BENEDICTO XVI
ÁNGELUS
Domingo 14 de agosto de 2011
Queridos
hermanos y hermanas:
El
pasaje evangélico de este domingo comienza con la indicación de la región a
donde Jesús se estaba retirando: Tiro y Sidón, al noroeste de Galilea, tierra
pagana. Allí se encuentra con una mujer cananea, que se dirige a él pidiéndole
que cure a su hija atormentada por un demonio (cf. Mt 15, 22). Ya en
esta petición podemos descubrir un inicio del camino de fe, que en el diálogo
con el divino Maestro crece y se refuerza. La mujer no tiene miedo de gritar a
Jesús: «Ten compasión de mí», una expresión recurrente en los Salmos (cf. 50,
1); lo llama «Señor» e «Hijo de David» (cf. Mt 15, 22), manifestando así
una firme esperanza de ser escuchada. ¿Cuál es la actitud del Señor frente a
este grito de dolor de una mujer pagana? Puede parecer desconcertante el silencio
de Jesús, hasta el punto de que suscita la intervención de los discípulos, pero
no se trata de insensibilidad ante el dolor de aquella mujer. San Agustín
comenta con razón: «Cristo se mostraba indiferente hacia ella, no por
rechazarle la misericordia, sino para inflamar su deseo» (Sermo 77, 1: PL
38, 483). El aparente desinterés de Jesús, que dice: «Sólo he sido enviado a
las ovejas descarriadas de Israel» (v. 24), no desalienta a la cananea, que
insiste: «¡Señor, ayúdame!» (v. 25). E incluso cuando recibe una respuesta que
parece cerrar toda esperanza —«No está bien tomar el pan de los hijos y
echárselo a los perritos» (v. 26)—, no desiste. No quiere quitar nada a nadie:
en su sencillez y humildad le basta poco, le bastan las migajas, le basta sólo
una mirada, una buena palabra del Hijo de Dios. Y Jesús queda admirado por una
respuesta de fe tan grande y le dice: «Que se cumpla lo que deseas» (v. 28).
Queridos
amigos, también nosotros estamos llamados a crecer en la fe, a abrirnos y
acoger con libertad el don de Dios, a tener confianza y gritar asimismo a
Jesús: «¡Danos la fe, ayúdanos a encontrar el camino!». Es el camino que Jesús
pidió que recorrieran sus discípulos, la cananea y los hombres de todos los
tiempos y de todos los pueblos, cada uno de nosotros. La fe nos abre a conocer
y acoger la identidad real de Jesús, su novedad y unicidad, su Palabra, como
fuente de vida, para vivir una relación personal con él.
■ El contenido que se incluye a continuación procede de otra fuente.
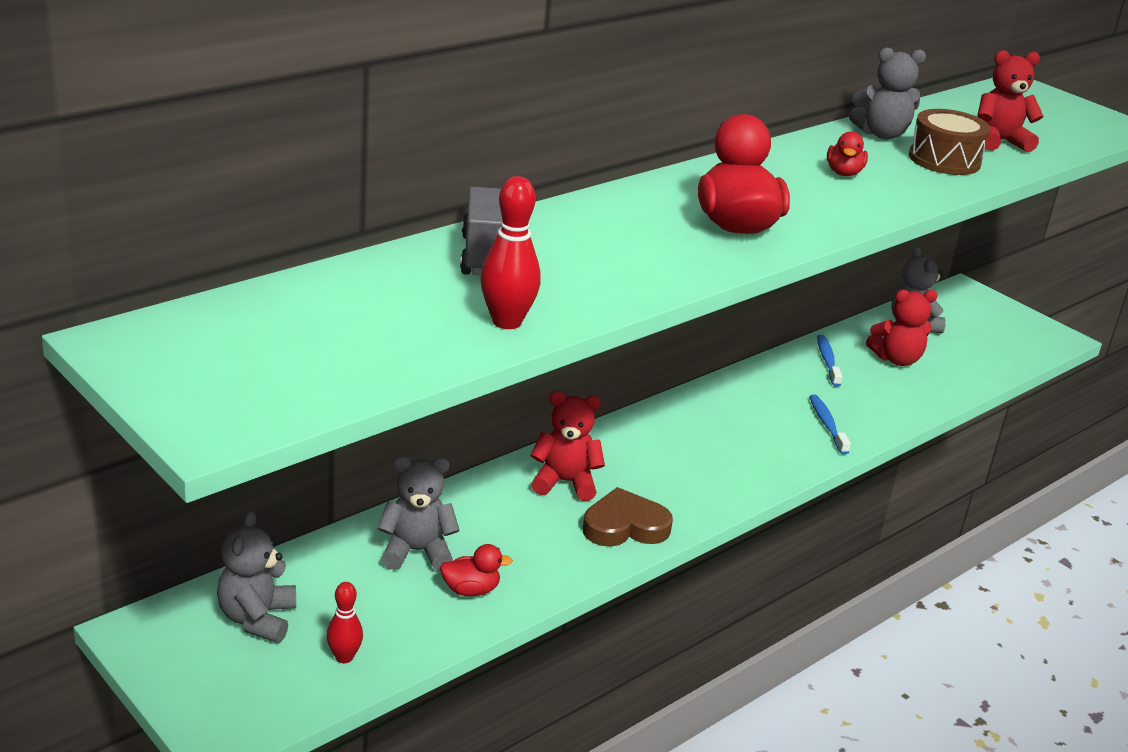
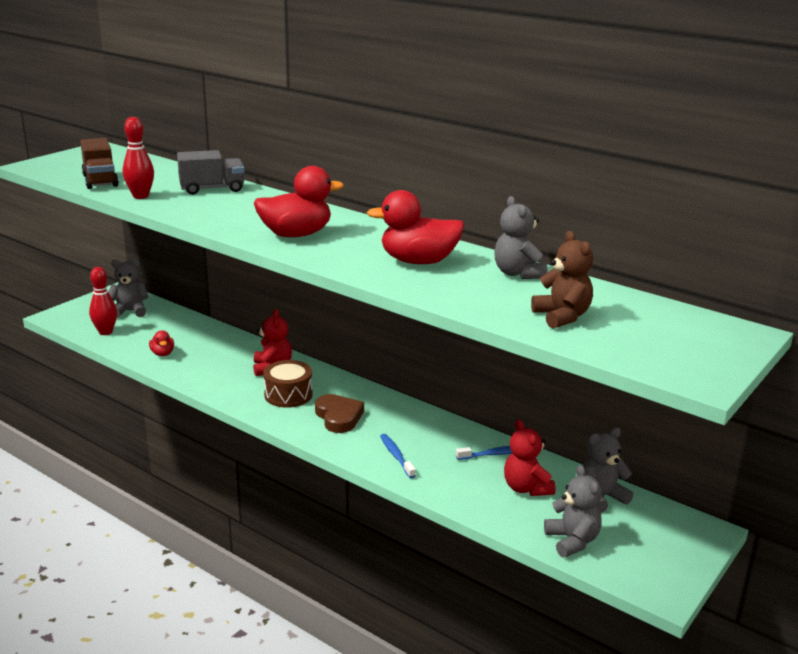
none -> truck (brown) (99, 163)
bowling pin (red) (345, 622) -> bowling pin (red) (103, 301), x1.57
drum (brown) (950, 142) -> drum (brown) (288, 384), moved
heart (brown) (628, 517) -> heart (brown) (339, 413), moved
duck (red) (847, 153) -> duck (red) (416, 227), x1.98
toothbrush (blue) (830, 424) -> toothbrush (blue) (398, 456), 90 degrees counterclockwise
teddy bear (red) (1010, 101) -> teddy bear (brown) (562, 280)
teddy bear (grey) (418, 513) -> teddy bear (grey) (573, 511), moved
El conocimiento de la
fe crece, crece con el deseo de encontrar el camino, y en definitiva es un don
de Dios, que se revela a nosotros no como una cosa abstracta, sin rostro y sin
nombre; la fe responde, más bien, a una Persona, que quiere entrar en una
relación de amor profundo con nosotros y comprometer toda nuestra vida. Por
eso, cada día nuestro corazón debe vivir la experiencia de la conversión, cada
día debe vernos pasar del hombre encerrado en sí mismo al hombre abierto a la
acción de Dios, al hombre espiritual (cf. 1 Co 2, 13-14), que se deja
interpelar por la Palabra del Señor y abre su propia vida a su Amor.
Queridos
hermanos y hermanas, alimentemos por tanto cada día nuestra fe, con la escucha
profunda de la Palabra de Dios, con la celebración de los sacramentos, con la
oración personal como «grito» dirigido a él y con la caridad hacia el prójimo.
Invoquemos la intercesión de la Virgen María, a la que mañana contemplaremos en
su gloriosa asunción al cielo en alma y cuerpo, para que nos ayude a anunciar y
testimoniar con la vida la alegría de haber encontrado al Señor.